* Work task *
Go to the line with "Liberation Mono, monospace" in the material below and copy from there through the line with "text: chapters ->", exactly. Pictures are not copied.

* The data *

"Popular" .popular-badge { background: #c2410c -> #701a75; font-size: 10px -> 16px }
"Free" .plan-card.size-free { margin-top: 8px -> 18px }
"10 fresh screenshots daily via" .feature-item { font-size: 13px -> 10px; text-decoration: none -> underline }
--
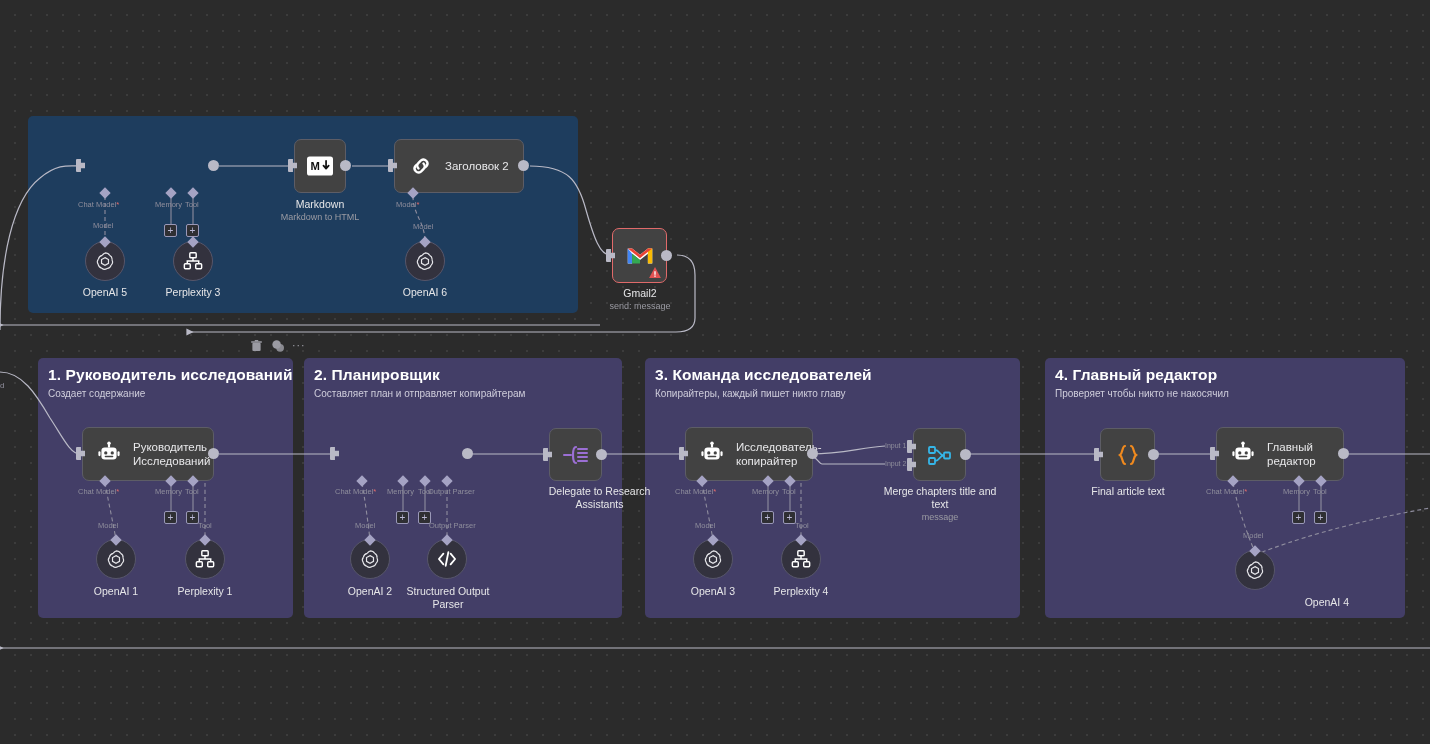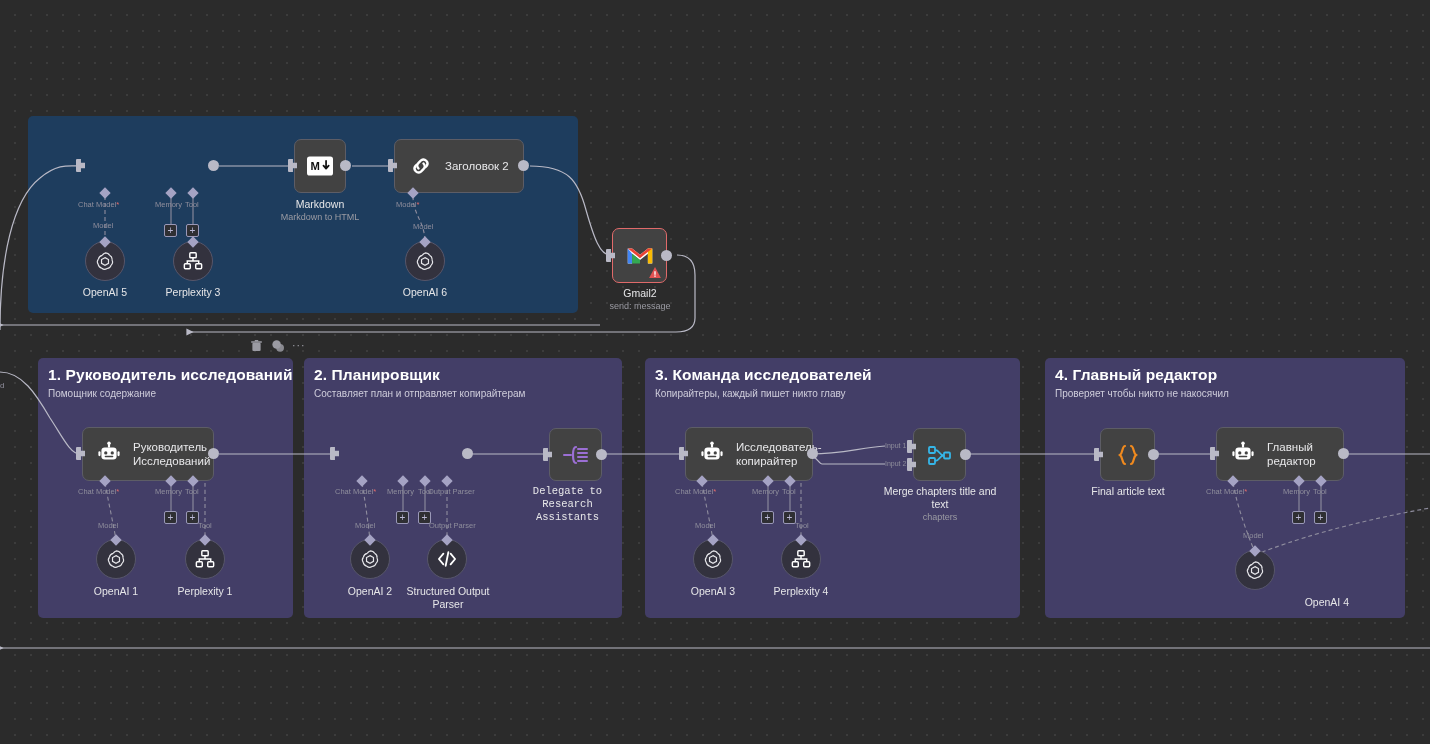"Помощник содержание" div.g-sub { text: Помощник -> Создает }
--
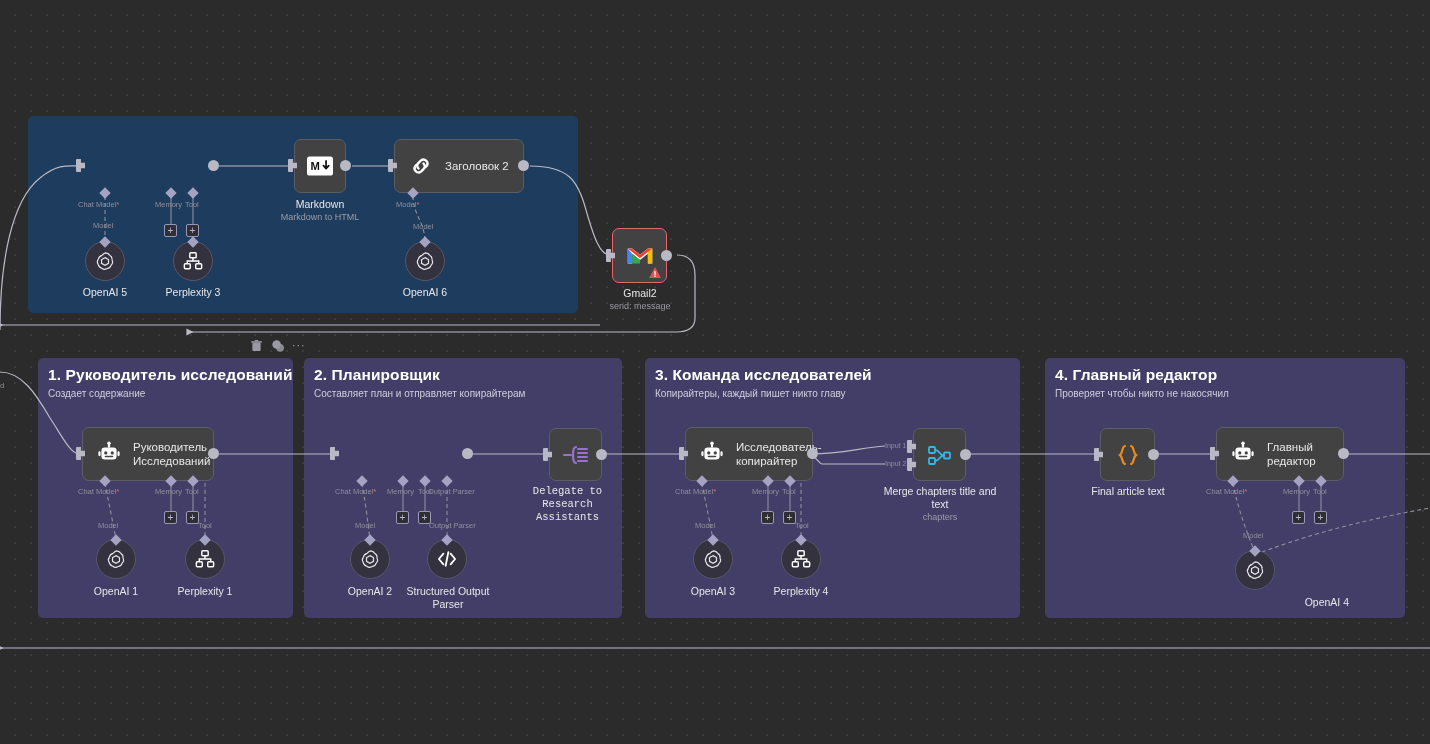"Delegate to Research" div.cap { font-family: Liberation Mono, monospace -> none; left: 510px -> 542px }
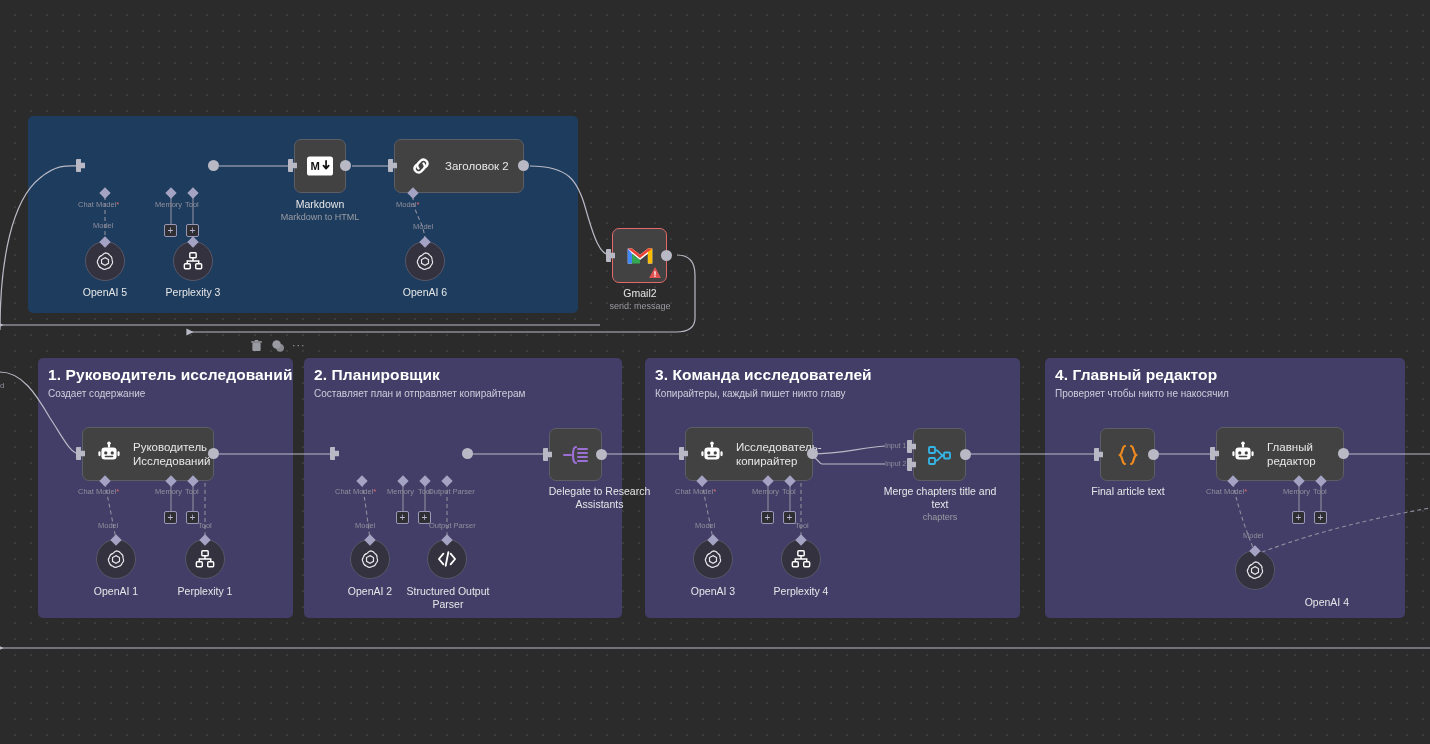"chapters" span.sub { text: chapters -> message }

* Your solution *
"Delegate to Research" div.cap { font-family: Liberation Mono, monospace -> none; left: 510px -> 542px }
"chapters" span.sub { text: chapters -> message }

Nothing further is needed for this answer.